Des chèvres, improbables alliées des pompiers en Californie (photos)

En cette chaude matinée de juillet, un troupeau d’environ 80 chèvres est déployé sur un terrain des hauteurs de Glendale, près de Los Angeles. Cela fait une dizaine de jours qu’elles sont là. Objectif : débarrasser les lieux de la végétation qui pourrait s’embraser à l’approche d’un éventuel incendie et le propager ainsi aux maisons environnantes.

L’année 2020 a été la pire de l’histoire moderne de la Californie en termes d’incendies, et plus de 1,5 million d’hectares sont partis en fumée. Avec la sécheresse persistante et le changement climatique, les autorités craignent que ces sinistres de grande ampleur soient désormais la norme. Toute aide est donc la bienvenue.

« Nous avons commencé à entendre beaucoup parler des chèvres de la part d’habitants, d’autres pompiers, d’autres villes ; et plus on se penchait dessus, plus on se rendait compte qu’elles pouvaient être très efficaces et respectueuses de l’environnement  », explique à l’AFP Jeffrey Ragusa, capitaine des pompiers de Glendale.

Zones tampons

En plus de participer à limiter la propagation du feu en dévorant la végétation facilement inflammable, les caprins créent des zones tampons entre les régions arborées et les domiciles. Ces sortes de couloirs permettront aux pompiers d’intervenir, le cas échéant, dans « un environnement plus sûr  », en gardant les flammes à distance, explique M. Ragusa.

Bien sûr, les bêtes ne sont qu’une partie du dispositif anti-incendies. Mais leur coup de main est appréciable, affirme le responsable. Elles allègent en effet la tâche des humains sous contrat avec les pompiers, qui doivent s’échiner par une chaleur souvent écrasante pour débroussailler des terrains parfois difficiles et escarpés pendant de longues heures, et pour qui la charge de travail est lourde avant et pendant l’intense saison des incendies.

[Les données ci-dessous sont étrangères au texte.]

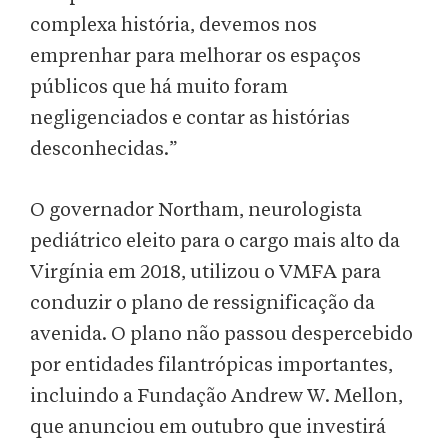
complexa história, devemos nos
emprenhar para melhorar os espaços
públicos que há muito foram
negligenciados e contar as histórias
desconhecidas.”
O governador Northam, neurologista
pediátrico eleito para o cargo mais alto da
Virgínia em 2018, utilizou o VMFA para
conduzir o plano de ressignificação da
avenida. O plano não passou despercebido
por entidades filantrópicas importantes,
incluindo a Fundação Andrew W. Mellon,
que anunciou em outubro que investirá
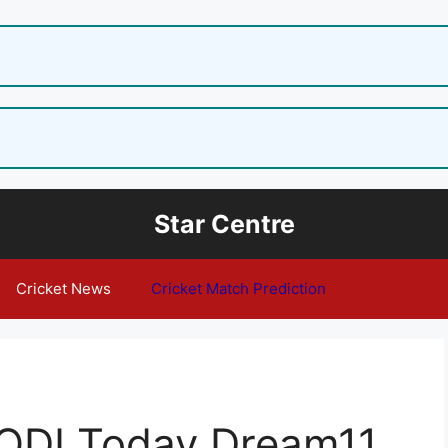
Star Centre
Cricket News
Cricket Match Prediction
 ODI Today Dream11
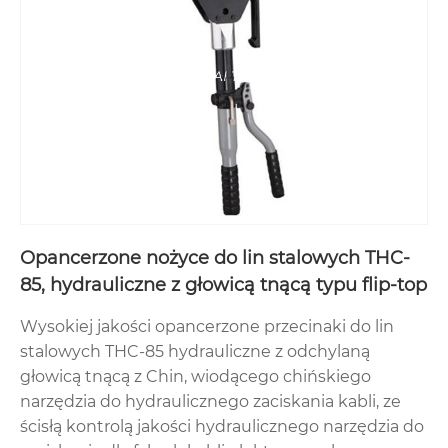
Opancerzone nożyce do lin stalowych THC-
85, hydrauliczne z głowicą tnącą typu flip-top
Wysokiej jakości opancerzone przecinaki do lin
stalowych THC-85 hydrauliczne z odchylaną
głowicą tnącą z Chin, wiodącego chińskiego
narzędzia do hydraulicznego zaciskania kabli, ze
ścisłą kontrolą jakości hydraulicznego narzędzia do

Sans compter qu’« il y a toujours un risque de blessure pour le personnel  », souligne le capitaine des pompiers. Alors que « je n’ai encore jamais vu de chèvre glisser  », ajoute-t-il avec un sourire. Les chèvres appartiennent à Sage Environmental Group, une société qui fait notamment de la réhabilitation de milieux naturels. Sa fondatrice, Alissa Cope, a commencé à intégrer les chèvres dans son travail il y a cinq ans et en utilise aujourd’hui environ 400. Pour elle, le recours à ces animaux, connus pour leur agilité, est respectueux de l’environnement notamment parce qu’il engendre moins d’érosion que l’utilisation d’outils ou de véhicules.

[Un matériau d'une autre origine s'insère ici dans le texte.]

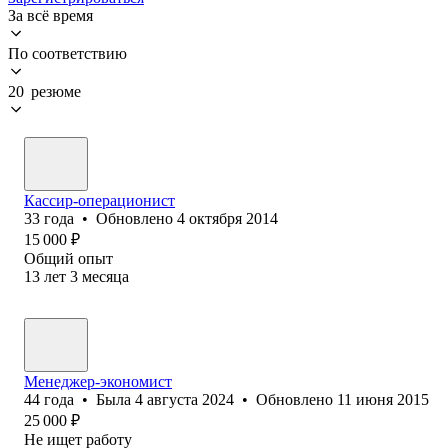
За всё время
По соответствию
20 резюме
Кассир-операционист
33
года
•
Обновлено
4 октября 2014
15 000
₽
Общий опыт
13
лет
3
месяца
Менеджер-экономист
44
года
•
Была
4 августа 2024
•
Обновлено
11 июня 2015
25 000
₽
Не ищет работу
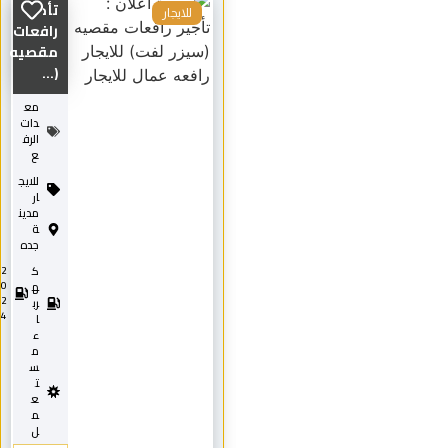
تأجير
للايجار
رافعات
مقصيه
(...
مع
دات
الرف
ع
للايج
ار
مدين
ة
جده
ك
2
0
ه
2
رب
4
ا
ء
م
س
ت
ع
م
ل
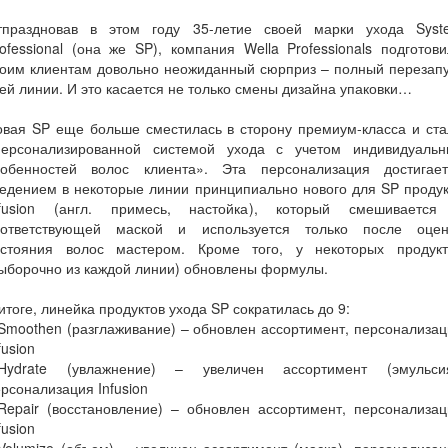
тпраздновав в этом году 35-летие своей марки ухода Syst
ofessional (она же SP), компания Wella Professionals подготов
воим клиентам довольно неожиданный сюрприз – полный перезапу
ей линии. И это касается не только смены дизайна упаковки…
овая SP еще больше сместилась в сторону премиум-класса и ста
персонализированной системой ухода с учетом индивидуальн
собенностей волос клиента». Эта персонализация достигает
едением в некоторые линии принципиально нового для SP проду
nfusion (англ. примесь, настойка), который смешивается
оответствующей маской и используется только после оцен
остояния волос мастером. Кроме того, у некоторых продукт
ыборочно из каждой линии) обновлены формулы.
итоге, линейка продуктов ухода SP сократилась до 9:
Smoothen (разглаживание) – обновлен ассортимент, персонализа
fusion
.Hydrate (увлажнение) – увеличен ассортимент (эмульсия
рсонализация Infusion
Repair (восстановление) – обновлен ассортимент, персонализа
fusion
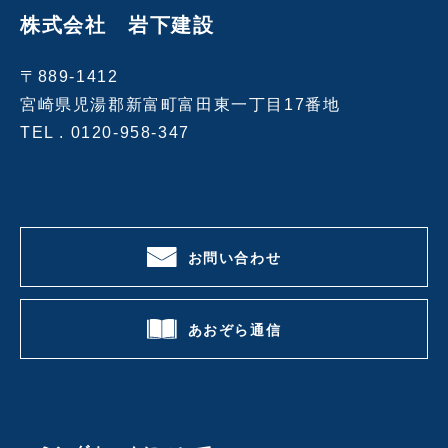
株式会社 岩下建設
〒889-1412
宮崎県児湯郡新富町富田東一丁目17番地
TEL .
0120-958-347
お問い合わせ
あおぞら通信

Attention à ne pas « trop brouter »

Mais il faut faire attention, car les chèvres sont aussi réputées pour ne rien laisser sur leur passage. Aussi « les suivons-nous de près », dit Mme Cope. « S’il y a une zone où nous sentons qu’elles sont en train de trop brouter – ce qui est en gros le seul inconvénient d’utiliser des chèvres – nous les faisons bouger », en les attirant ailleurs avec du foin ou en les éloignant grâce à des clôtures électrifiées, explique-t-elle. Sans révéler combien est facturé le labeur des chèvres, la société, qui gère des projets similaires ailleurs en Californie comme à Anaheim ou South Pasadena, dit qu’il est équivalent à ce que paieraient les autorités pour des travailleurs humains.

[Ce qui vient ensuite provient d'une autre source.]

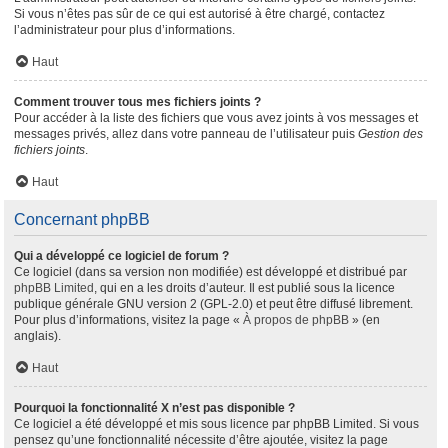
Si vous n’êtes pas sûr de ce qui est autorisé à être chargé, contactez
l’administrateur pour plus d’informations.
Haut
Comment trouver tous mes fichiers joints ?
Pour accéder à la liste des fichiers que vous avez joints à vos messages et
messages privés, allez dans votre panneau de l’utilisateur puis
Gestion des
fichiers joints
.
Haut
Concernant phpBB
Qui a développé ce logiciel de forum ?
Ce logiciel (dans sa version non modifiée) est développé et distribué par
phpBB Limited
, qui en a les droits d’auteur. Il est publié sous la licence
publique générale GNU version 2 (GPL-2.0) et peut être diffusé librement.
Pour plus d’informations, visitez la page «
À propos de phpBB
» (en
anglais).
Haut
Pourquoi la fonctionnalité X n’est pas disponible ?
Ce logiciel a été développé et mis sous licence par phpBB Limited. Si vous
pensez qu’une fonctionnalité nécessite d’être ajoutée, visitez la page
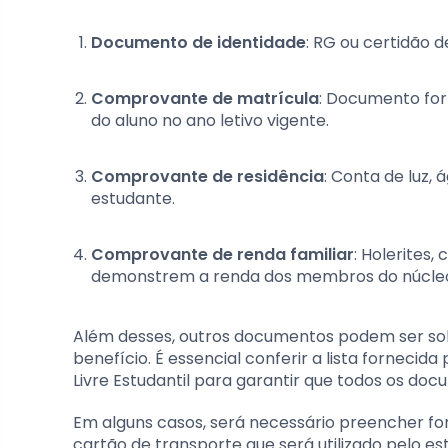
Documento de identidade
: RG ou certidão 
Comprovante de matrícula
: Documento forn
do aluno no ano letivo vigente.
Comprovante de residência
: Conta de luz,
estudante.
Comprovante de renda familiar
: Holerites
demonstrem a renda dos membros do núcleo 
Além desses, outros documentos podem ser soli
benefício. É essencial conferir a lista fornecid
Livre Estudantil para garantir que todos os d
Em alguns casos, será necessário preencher fo
cartão de transporte que será utilizado pelo es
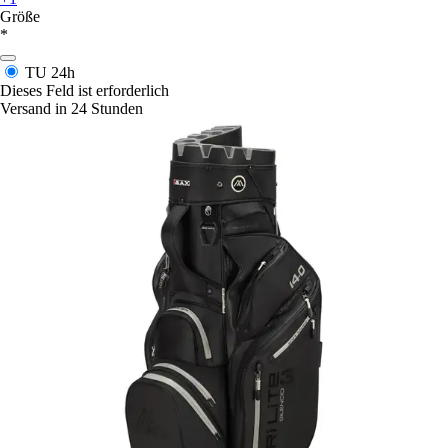
Größe
*
TU
24h
Dieses Feld ist erforderlich
Versand in 24 Stunden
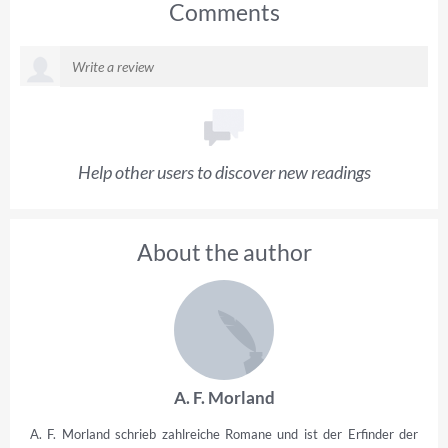
Comments
Help other users to discover new readings
About the author
A. F. Morland
A. F. Morland schrieb zahlreiche Romane und ist der Erfinder der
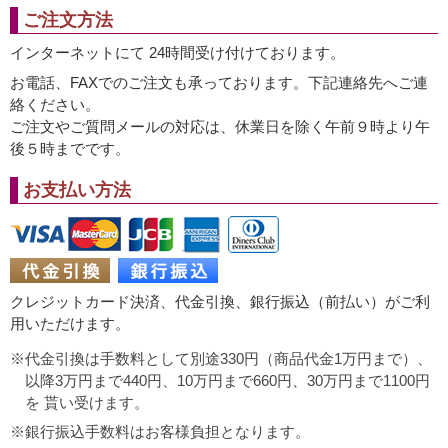
ご注文方法
インターネットにて 24時間受け付けております。
お電話、FAXでのご注文も承っております。下記連絡先へご連
絡ください。
ご注文やご質問メールの対応は、休業日を除く午前９時より午
後５時までです。
お支払い方法
クレジットカード決済、代金引換、銀行振込（前払い）がご利
用いただけます。
代金引換は手数料として別途330円（商品代金1万円まで）、
以降3万円まで440円、10万円まで660円、30万円まで1100円
を 貰い受けます。
銀行振込手数料はお客様負担となります。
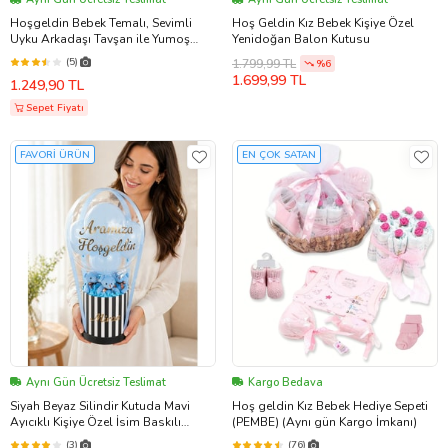
Hoşgeldin Bebek Temalı, Sevimli
Hoş Geldin Kız Bebek Kişiye Özel
Uyku Arkadaşı Tavşan ile Yumoş
Yenidoğan Balon Kutusu
Peluş Ayıcık Buketi- Yenidoğan
(5)
1.799,99 TL
%6
Babyshower ÖZEL
1.699,99 TL
1.249,90 TL
Sepet Fiyatı
FAVORİ ÜRÜN
EN ÇOK SATAN
Aynı Gün Ücretsiz Teslimat
Kargo Bedava
Siyah Beyaz Silindir Kutuda Mavi
Hoş geldin Kız Bebek Hediye Sepeti
Ayıcıklı Kişiye Özel İsim Baskılı
(PEMBE) (Aynı gün Kargo İmkanı)
Premium Mavi Balon Kutusu
(3)
(76)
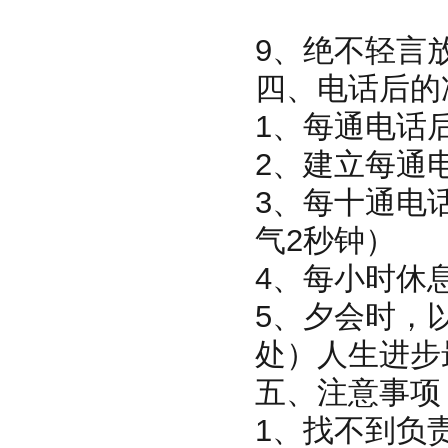
9、绝不轻
四、电话后的
1、每通电话
2、建立每通
3、每十通电话
气2秒钟）
4、每小时休
5、夕会时，
处）人生进步
五、注意事项
1、找不到负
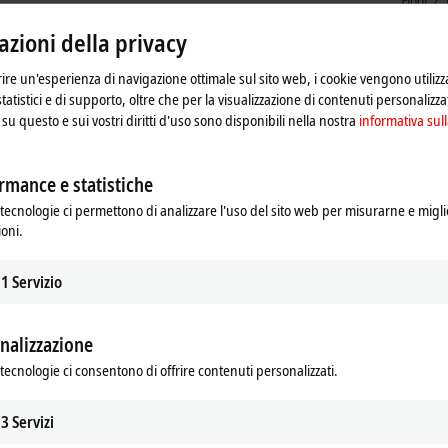
Floor 2
Shangh
zioni della privacy
China
+86
frire un'esperienza di navigazione ottimale sul sito web, i cookie vengono utilizz
ser
statistici e di supporto, oltre che per la visualizzazione di contenuti personalizzat
su questo e sui vostri diritti d'uso sono disponibili nella nostra
informativa sull
rmance e statistiche
tecnologie ci permettono di analizzare l'uso del sito web per misurarne e migli
ioni.
1
Servizio
nalizzazione
a e modifichiamo le impostazioni della privacy. Durante 
tecnologie ci consentono di offrire contenuti personalizzati.
 tal proposito sei pregato di fare riferimento alla nostra
i
3
Servizi
Accetta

Rick Stern fait partie de l’association des propriétaires du quartier ; c’est lui qui a donné l’impulsion au projet de Glendale en militant pour l’utilisation des bêtes. Il raconte que l’idée lui est venue lorsque sa femme lui a dit que l’action des chèvres avait aidé à garder la bibliothèque présidentielle Ronald Reagan à l’abri des flammes.

C’était en 2019, et lorsque des feux s’étaient déclarés non loin du bâtiment, les animaux avaient reçu un hommage appuyé : avant la saison des incendies, ils étaient venus se sustenter des herbes entourant la Reagan Library, créant une précieuse ligne coupe-feu. À Glendale, le projet est pour l’instant pilote et fera l’objet d’une évaluation, dit M. Ragusa. Mais « jusqu’ici le programme se passe vraiment bien, nous sommes vraiment contents des résultats  ».